▸ **About this task**: Determine the number of lines in the following entries that hold the word "Adhes". Give only that number.
[Available records Boundary: Start]
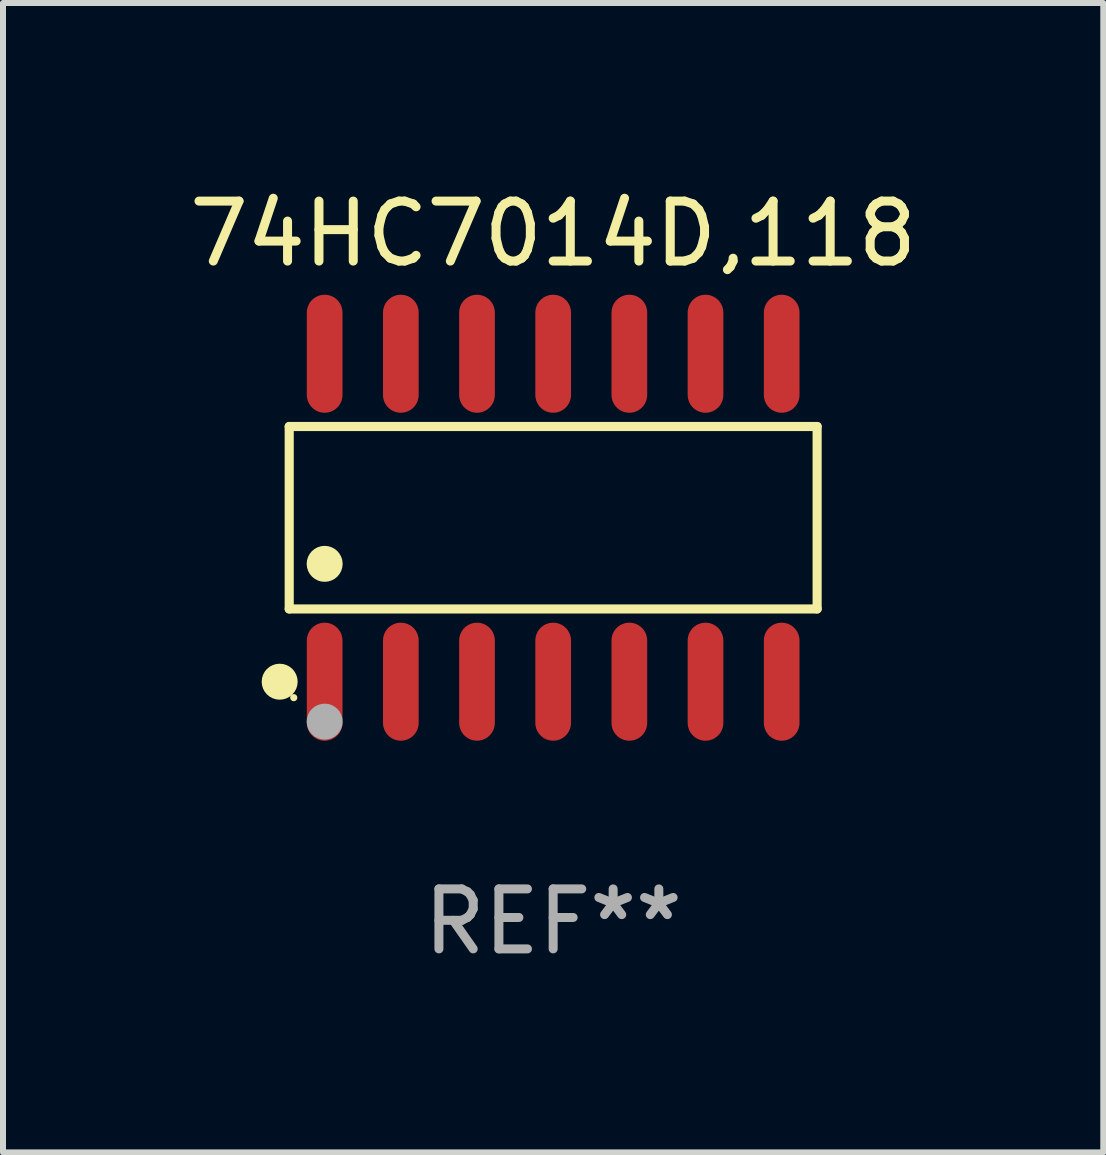
<source format=kicad_pcb>
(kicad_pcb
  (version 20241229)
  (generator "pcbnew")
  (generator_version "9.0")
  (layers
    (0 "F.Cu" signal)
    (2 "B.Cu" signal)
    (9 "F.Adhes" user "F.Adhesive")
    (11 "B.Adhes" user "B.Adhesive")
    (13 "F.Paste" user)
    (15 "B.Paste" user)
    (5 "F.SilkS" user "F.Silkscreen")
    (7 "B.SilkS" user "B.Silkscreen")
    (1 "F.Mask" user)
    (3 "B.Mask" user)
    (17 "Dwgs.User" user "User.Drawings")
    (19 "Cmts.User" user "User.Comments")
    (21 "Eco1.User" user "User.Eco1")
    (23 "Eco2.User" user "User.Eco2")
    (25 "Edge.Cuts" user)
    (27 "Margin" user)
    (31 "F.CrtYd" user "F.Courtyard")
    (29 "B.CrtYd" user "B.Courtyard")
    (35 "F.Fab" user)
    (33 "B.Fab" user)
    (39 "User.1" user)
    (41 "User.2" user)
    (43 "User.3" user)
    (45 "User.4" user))
  (footprint "74HC7014D,118"
    (layer "F.Cu")
    (at 6.173 5.582)
    (property "Reference" "74HC7014D,118" (at 0 -4.734 0) (layer "F.SilkS") (effects (font (size 1 1) (thickness 0.15))))
    (attr through_hole)
    (fp_line (start -4.401 -1.521) (end 4.401 -1.521) (stroke (width 0.152) (type solid)) (layer "F.SilkS"))
    (fp_line (start -4.401 1.521) (end -4.401 -1.521) (stroke (width 0.152) (type solid)) (layer "F.SilkS"))
    (fp_line (start 4.401 -1.521) (end 4.401 1.521) (stroke (width 0.152) (type solid)) (layer "F.SilkS"))
    (fp_line (start 4.401 1.521) (end -4.401 1.521) (stroke (width 0.152) (type solid)) (layer "F.SilkS"))
    (fp_circle (center -4.56 2.734) (end -4.41 2.734) (stroke (width 0.3) (type solid)) (fill no) (layer "F.SilkS"))
    (fp_circle (center -4.325 3) (end -4.295 3) (stroke (width 0.06) (type solid)) (fill no) (layer "F.SilkS"))
    (fp_circle (center -3.81 0.769) (end -3.66 0.769) (stroke (width 0.3) (type solid)) (fill no) (layer "F.SilkS"))
    (fp_circle (center -3.81 3.4) (end -3.66 3.4) (stroke (width 0.3) (type solid)) (fill no) (layer "F.Fab"))
    (fp_text user "REF**" (at 0 6.734 0) (layer "F.Fab") (effects (font (size 1 1) (thickness 0.15))))
    (pad "1" smd oval (at -3.81 2.734) (size 0.595 1.968) (layers "F.Cu" "F.Mask" "F.Paste"))
    (pad "2" smd oval (at -2.54 2.734) (size 0.595 1.968) (layers "F.Cu" "F.Mask" "F.Paste"))
    (pad "3" smd oval (at -1.27 2.734) (size 0.595 1.968) (layers "F.Cu" "F.Mask" "F.Paste"))
    (pad "4" smd oval (at 0 2.734) (size 0.595 1.968) (layers "F.Cu" "F.Mask" "F.Paste"))
    (pad "5" smd oval (at 1.27 2.734) (size 0.595 1.968) (layers "F.Cu" "F.Mask" "F.Paste"))
    (pad "6" smd oval (at 2.54 2.734) (size 0.595 1.968) (layers "F.Cu" "F.Mask" "F.Paste"))
    (pad "7" smd oval (at 3.81 2.734) (size 0.595 1.968) (layers "F.Cu" "F.Mask" "F.Paste"))
    (pad "8" smd oval (at 3.81 -2.734) (size 0.595 1.968) (layers "F.Cu" "F.Mask" "F.Paste"))
    (pad "9" smd oval (at 2.54 -2.734) (size 0.595 1.968) (layers "F.Cu" "F.Mask" "F.Paste"))
    (pad "10" smd oval (at 1.27 -2.734) (size 0.595 1.968) (layers "F.Cu" "F.Mask" "F.Paste"))
    (pad "11" smd oval (at 0 -2.734) (size 0.595 1.968) (layers "F.Cu" "F.Mask" "F.Paste"))
    (pad "12" smd oval (at -1.27 -2.734) (size 0.595 1.968) (layers "F.Cu" "F.Mask" "F.Paste"))
    (pad "13" smd oval (at -2.54 -2.734) (size 0.595 1.968) (layers "F.Cu" "F.Mask" "F.Paste"))
    (pad "14" smd oval (at -3.81 -2.734) (size 0.595 1.968) (layers "F.Cu" "F.Mask" "F.Paste")))
  (gr_rect
    (start -3 -3)
    (end 15.345 16.164)
    (stroke (width 0.1) (type default))
    (fill no)
    (layer "Edge.Cuts")))
</source>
[Available records Boundary: End]
▸ **Answer box**: 2